Former Ferrari North America CEO Maurizio Parlato pleaded guilty to charges related to $2.8 million in unreported income from kickbacks taken in exchange for limited-run supercar allocations, federal prosecutors announced today.
While prosecutors did not name the marque involved, they did note that the manufacturer was based in Maranello, Italy, and the distributor Parlato served as CEO of from 2002 to 2009 was based in Englewood Cliffs, N.J.—both of which appear to refer to Ferrari and its North American distributor, Ferrari North America.
Ferrari is known for hand-picking approved buyers for its most exclusive supercars. The exact model was not specified in court documents, but the description certainly sounds like the LaFerrari, which debuted in 2013 with a 499-car run of hardtop models and a $1.4 million price tag. The feds’ announcement explains:
Company A [the manufacturer based in Maranello] produced several highly desired automobile models in small quantities. Parlato had some measure of authority over the allocations of those limited edition automobiles. In 2013, Company A announced it was creating its most exclusive model to date: a “supercar,” limited to only 500 units and carrying a manufacturer’s suggested retail price (MSRP) of approximately $1.4 million. Company A and Company B [the New Jersey-based North American distributor] established a formula to determine which customers would be placed on the approved list to buy a supercar.
After resigning as CEO of Company B, Parlato assisted Company B dealers and supercar purchasers in misallocating supercars in exchange for kickback payments. Between 2015 and 2017, Parlato received approximately $2.8 million from Company B dealers and supercar purchasers in exchange for, among other things, assisting them in misallocating supercars to customers who were not on the list of approved purchasers.
As tends to happen, it was good ol’-fashioned tax evasion that got the feds’ attention. Parlato was charged with one count of failing to file a Report of Foreign Bank and Financial Accounts (FBAR) and one count of subscribing to a false tax return, both of which relate to failing to report the alleged kickbacks as income.
“Mr. Parlato tried to hide the income by moving the funds around the world,” explained Special Agent in Charge Jonathan D. Larsen of the New York Field Office. “Offshore tax evasion is a top priority for IRS – Criminal Investigation and, as was shown today, we are wholeheartedly committed to bringing these offenders to justice.”
Parlato worked for the Ferrari and Maserati Group for over 20 years, ultimately ending up in the role of President and CEO of Ferrari North America, the distributor for cars this continent. He left that role in 2010 to become CEO of Lotus Cars USA, and then moved to the role of COO for Bugatti of the Americas in 2014. Parlato resigned from the Bugatti role in January for personal reasons, Jalopnik notes.
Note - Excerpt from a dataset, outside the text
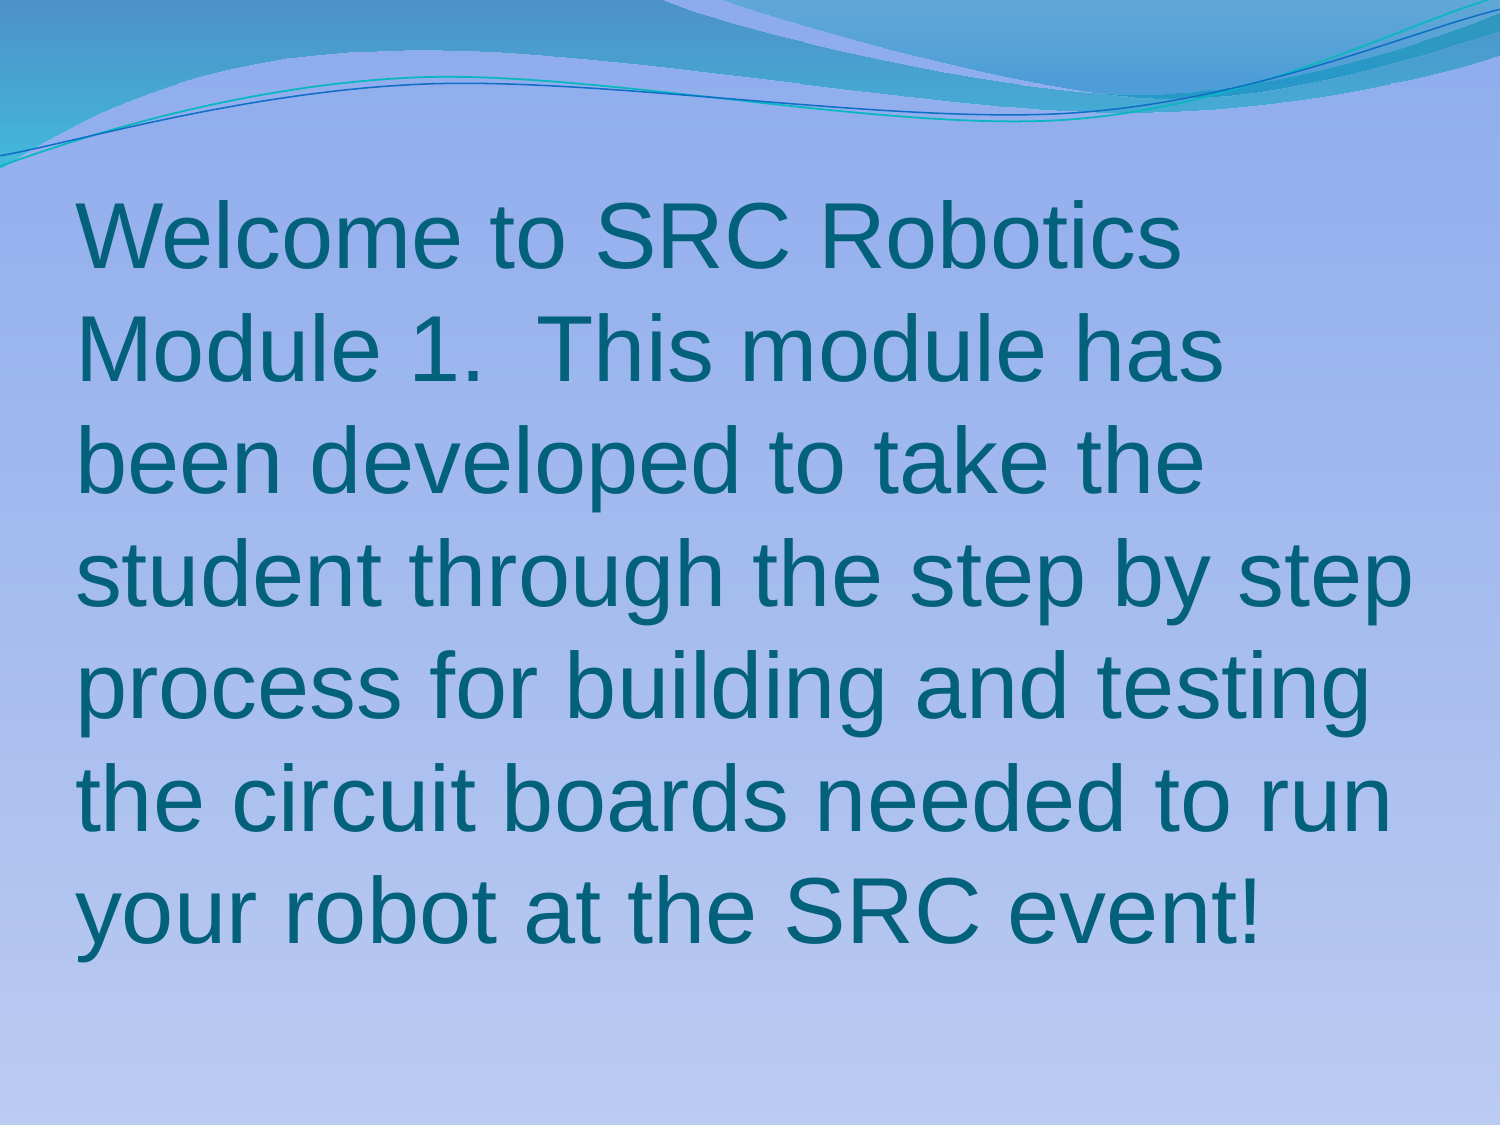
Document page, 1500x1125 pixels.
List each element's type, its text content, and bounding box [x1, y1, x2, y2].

title Welcome to SRC Robotics Module 1. This module has been developed to take the student through the step by step process for building and testing the circuit boards needed to run your robot at the SRC event! [75, 137, 1425, 963]
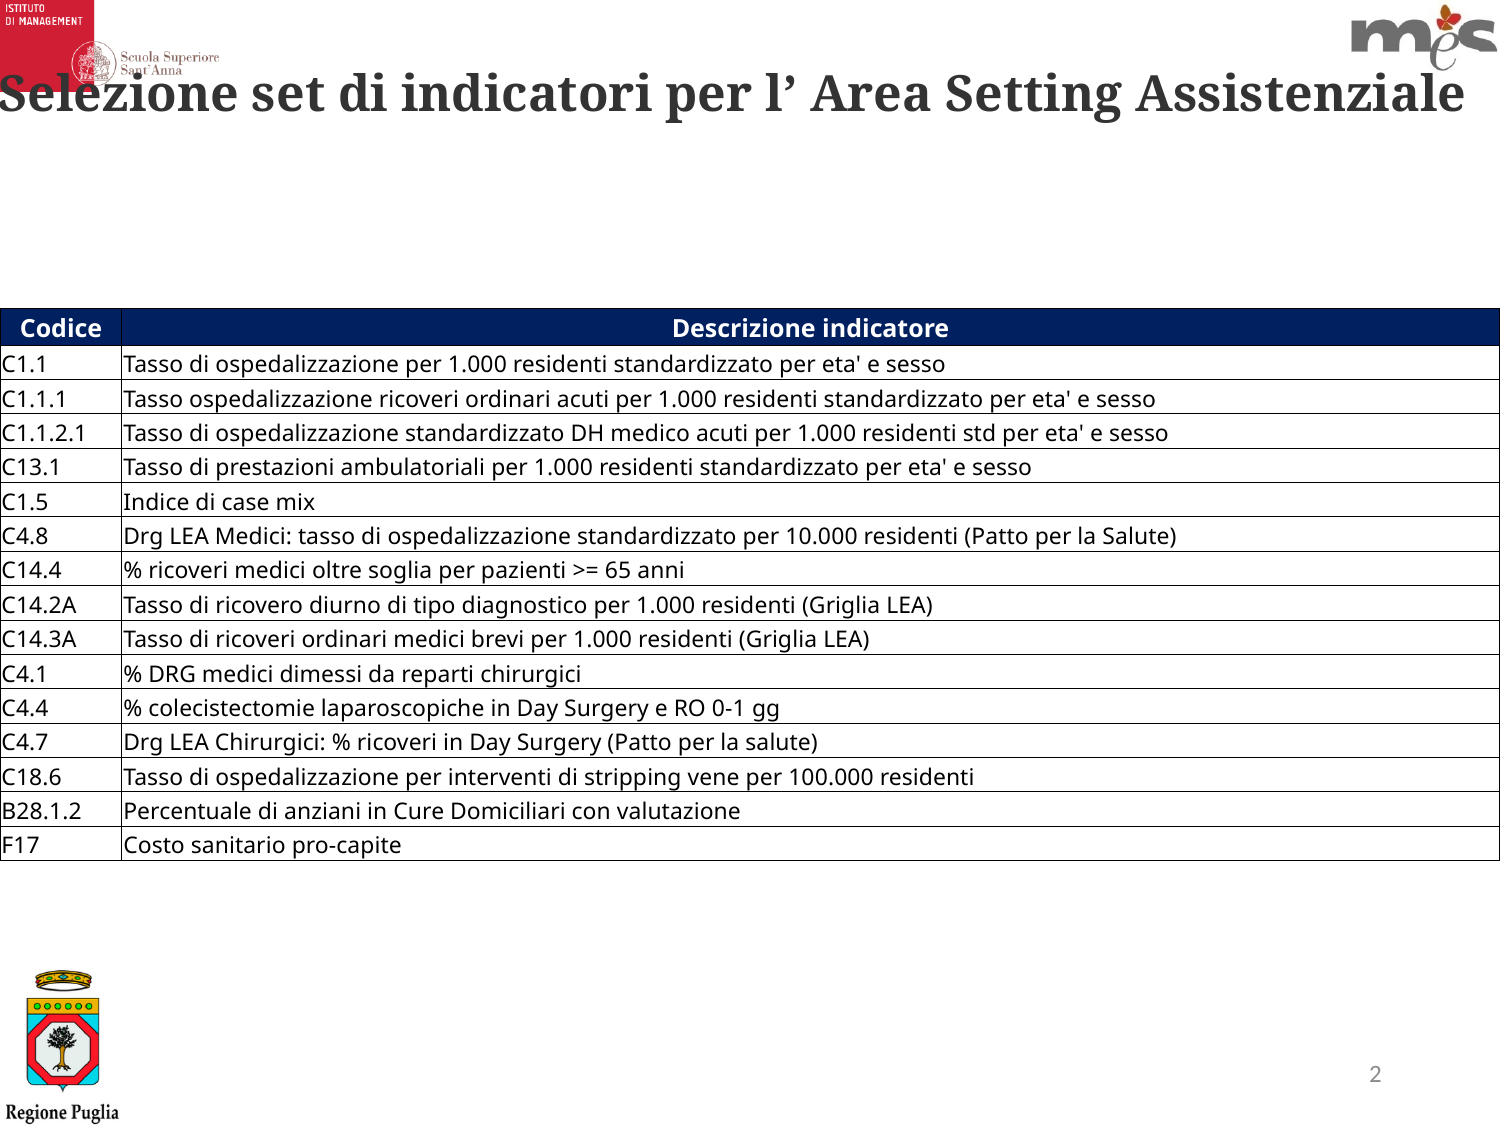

Along with Parlato, luxury watch dealer Gigi Knowle pleaded guilty to one count of subscribing to a false tax return for failing to report his $560,000 commission in the kickback scheme, where he allegedly arranged one of the sales to a person off of Ferrari’s approved buyer list.
The Drive has reached out to Ferrari for comment, but has not received a response at the time of this writing. A Ferrari representative did give the following statement to Jalopnik:
Ferrari was made aware of the situation and condemns such behavior, in any form. We have cooperated fully with the appropriate authorities and are satisfied to see that justice has been served.
Both Parlato and Knowle face up to three years in prison and a $250,000 fine for subscribing to a false tax return, and Parlato faces an additional penalty of up to five years in prison and $250,000 for failing to file a FBAR. The two are scheduled to be sentenced on Jan. 21, 2021.